Круто повернувшись в седле, Гриневич зло крикнул:

– Алексеем Панфиловичем меня уже двадцать пять лет зовут. Труса празднуете! Назира испугались.

– Да нет… но что командование скажет… да и правительство Бухары… Международный конфликт…

Голос его звучал слабо, чуть слышно. Амирджанов устал, набегавшись за день. А потом он просто боялся, когда комполка находился в таком настроении.

Сейчас он не договорил. По неровному грунту двора плясал, приближаясь, колеблющийся прямоугольник света.

– Товарищ комполка, – издалека донесся голос дежурного, – там красноармеец Юнус Нуритдинов явился.

Гриневич безмолвно, одним прыжком, соскочил с коня, бросил поводья и, схватив за плечо вестового, толкнул его вперед: «Где, где… скорее веди!»

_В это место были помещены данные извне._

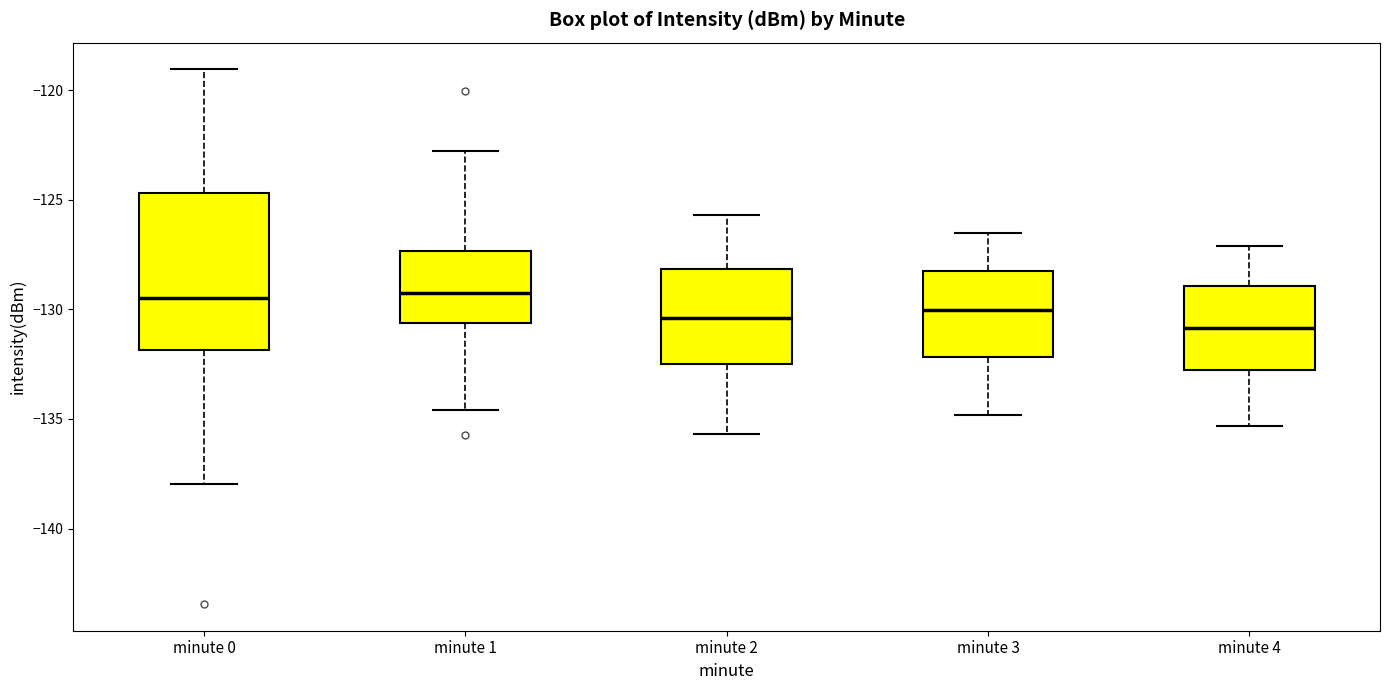

Reading left to right, read every box against the y-axis: the position of its median line, the range the box covers, and the ends of its whiskers. The values are not printed on the chart, so give them approximately, as read against the axis.

minute 0: median -129.5, box -132.0 to -124.5, whiskers -138.0 to -119.0
minute 1: median -129.0, box -130.5 to -127.5, whiskers -134.5 to -123.0
minute 2: median -130.5, box -132.5 to -128.0, whiskers -135.5 to -125.5
minute 3: median -130.0, box -132.0 to -128.0, whiskers -135.0 to -126.5
minute 4: median -131.0, box -133.0 to -129.0, whiskers -135.5 to -127.0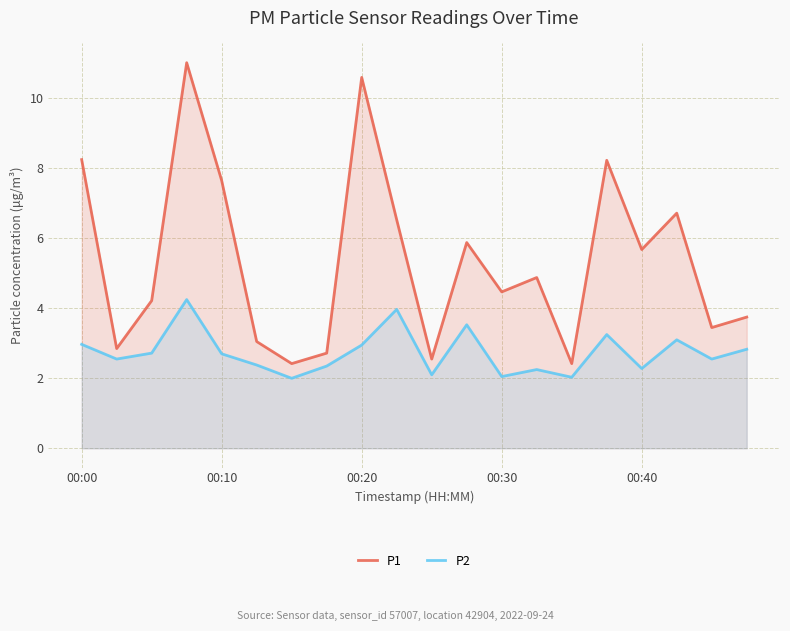

What position from the right is 18?

2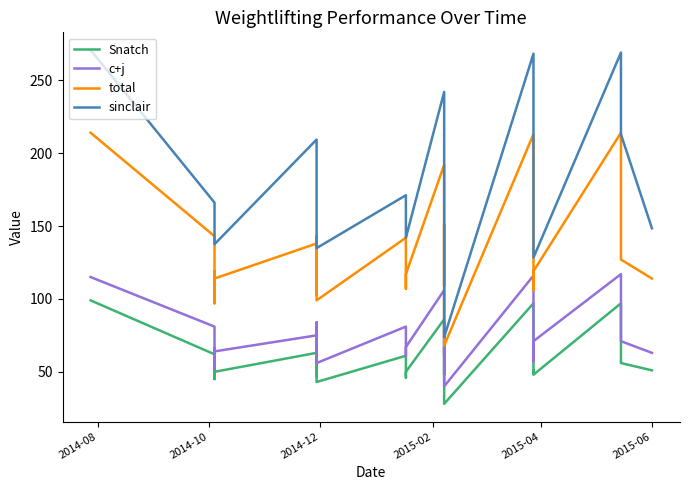

How many data points in total are less than 116?

17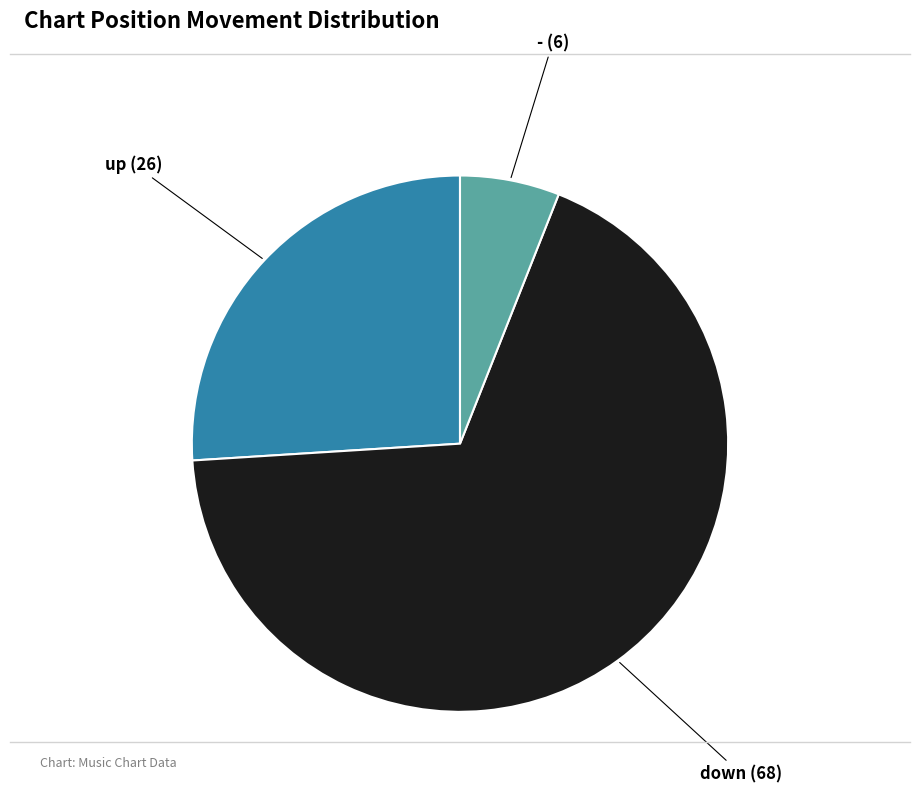

Is there any slice that represents more than half of the pie?

Yes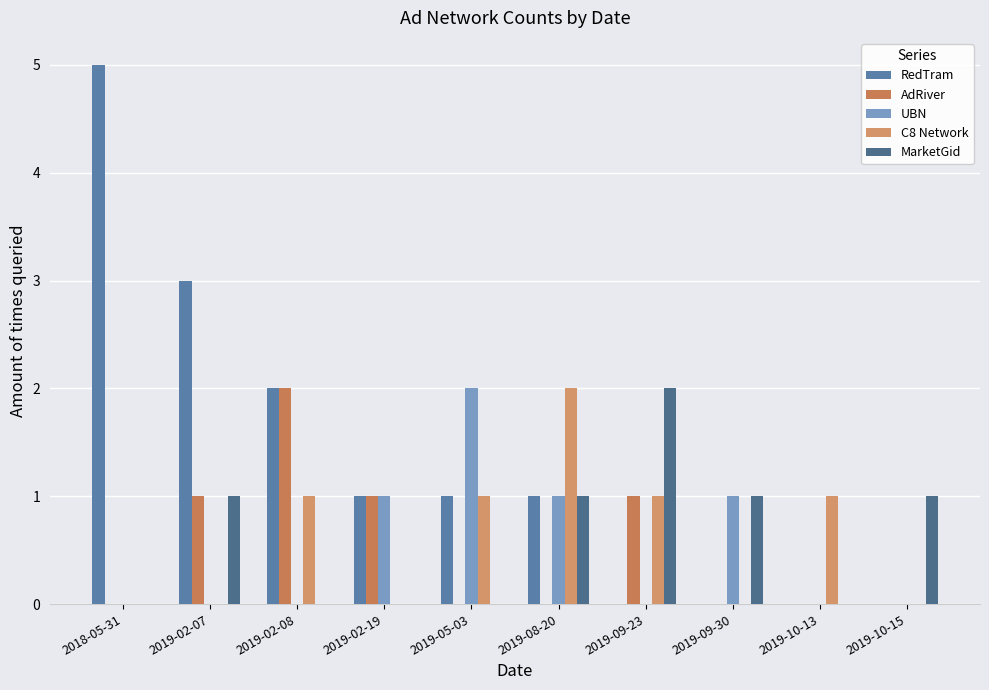

Count the number of data series in this chart.

5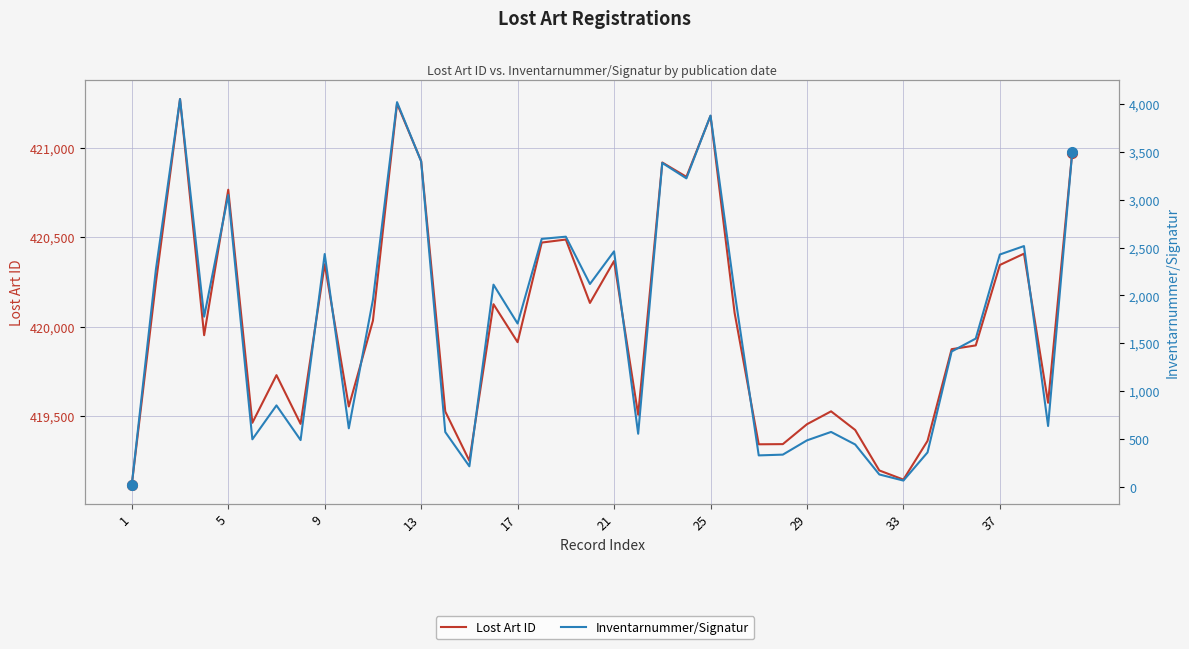

The value of Lost Art ID at 31 is 179570. True or false?

False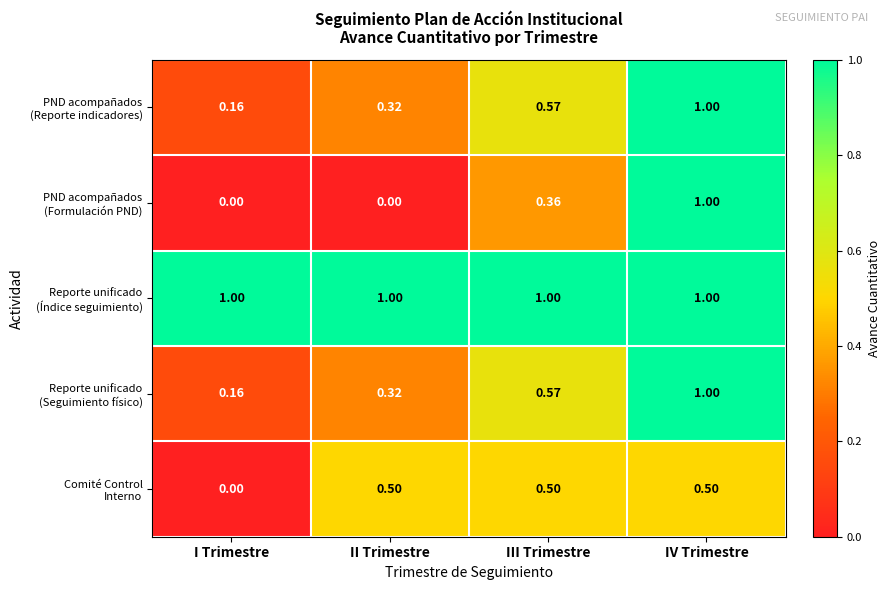

At which category is the sum across all series the highest?

IV Trimestre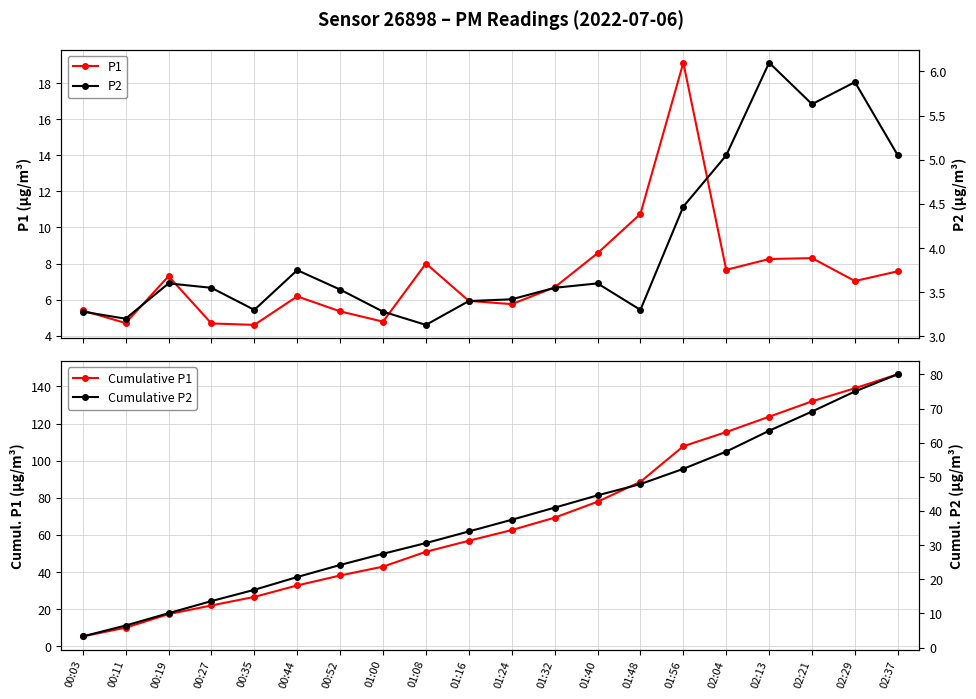

Reading right to left, list all the values displayed in this chart.

P1: 02:37=7.6	02:29=7.0	02:21=8.3	02:13=8.2	02:04=7.7	01:56=19.1	01:48=10.8	01:40=8.6	01:32=6.7	01:24=5.8	01:16=5.9	01:08=8.0	01:00=4.8	00:52=5.3	00:44=6.2	00:35=4.6	00:27=4.7	00:19=7.3	00:11=4.7	00:03=5.4
Cumulative P1: 02:37=146.6	02:29=139.0	02:21=132.0	02:13=123.7	02:04=115.4	01:56=107.8	01:48=88.7	01:40=77.9	01:32=69.3	01:24=62.7	01:16=56.9	01:08=51.0	01:00=43.0	00:52=38.2	00:44=32.9	00:35=26.7	00:27=22.1	00:19=17.4	00:11=10.1	00:03=5.4
P2: 02:37=5.0	02:29=5.9	02:21=5.6	02:13=6.1	02:04=5.0	01:56=4.5	01:48=3.3	01:40=3.6	01:32=3.5	01:24=3.4	01:16=3.4	01:08=3.1	01:00=3.3	00:52=3.5	00:44=3.8	00:35=3.3	00:27=3.5	00:19=3.6	00:11=3.2	00:03=3.3
Cumulative P2: 02:37=80.1	02:29=75.0	02:21=69.1	02:13=63.5	02:04=57.4	01:56=52.4	01:48=47.9	01:40=44.6	01:32=41.0	01:24=37.4	01:16=34.0	01:08=30.6	01:00=27.5	00:52=24.2	00:44=20.7	00:35=16.9	00:27=13.6	00:19=10.1	00:11=6.5	00:03=3.3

Он вбежал в низкую худжру бывшего медресе. Здесь на шаткой железной койке, покрытый серым солдатским одеялом, лежал Юнус. Первое, что увидел Гриневич, было лицо красноармейца, мертвенно-бледное, искаженное гримасой страдания. Но едва Юнус услышал голос командира, губы его раздвинулись, блеснули кипенно-белые зубы и тихо, но внятно он проговорил:

– Приполз… командир… приполз. На руках приполз… ушел от него… от палача, ушел.

Юнус закатил глаза и хрипло расхохотался.

В истерическом этом, более похожем на стон боли, смехе звучали ноты торжества и гордости.